* [Record extracts]
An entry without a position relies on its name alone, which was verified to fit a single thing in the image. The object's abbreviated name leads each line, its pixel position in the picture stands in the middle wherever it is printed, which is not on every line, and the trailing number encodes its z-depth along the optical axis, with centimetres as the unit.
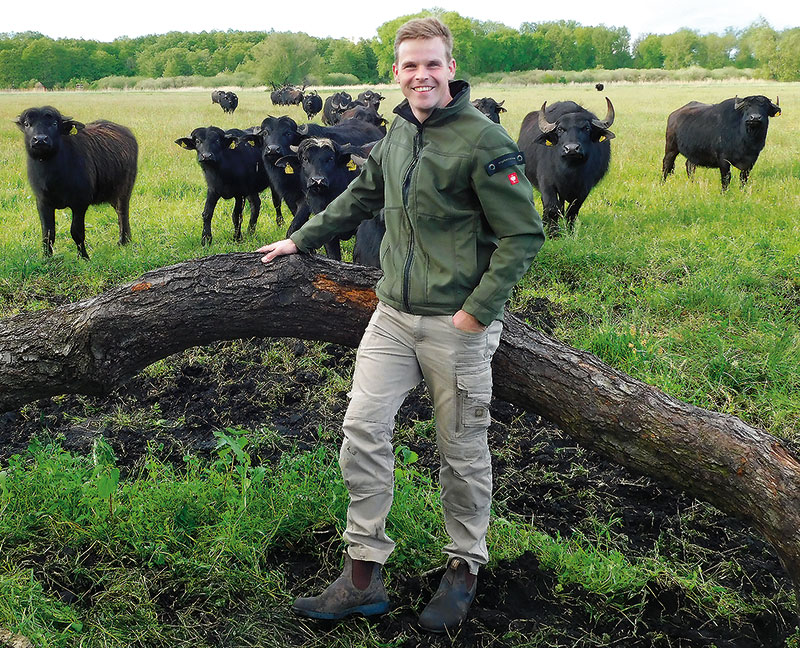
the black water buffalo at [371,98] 2038
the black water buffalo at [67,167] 784
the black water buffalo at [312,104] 2750
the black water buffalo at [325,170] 754
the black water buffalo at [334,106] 2018
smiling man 258
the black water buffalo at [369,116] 1456
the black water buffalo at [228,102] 3169
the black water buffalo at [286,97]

* [Action item] An unchanged copy of the listing, with no pictures, should be returned.

* [Solution for this exercise]
An entry without a position relies on its name alone, which was verified to fit a single thing in the image. The object's abbreviated name leads each line, its pixel position in the picture stands in the middle wherever it is printed, which is not on every line, and the trailing number encodes its z-depth along the optical axis, with centimetres as the unit.
the black water buffalo at [371,98] 2038
the black water buffalo at [67,167] 784
the black water buffalo at [312,104] 2750
the black water buffalo at [325,170] 754
the black water buffalo at [334,106] 2018
smiling man 258
the black water buffalo at [369,116] 1456
the black water buffalo at [228,102] 3169
the black water buffalo at [286,97]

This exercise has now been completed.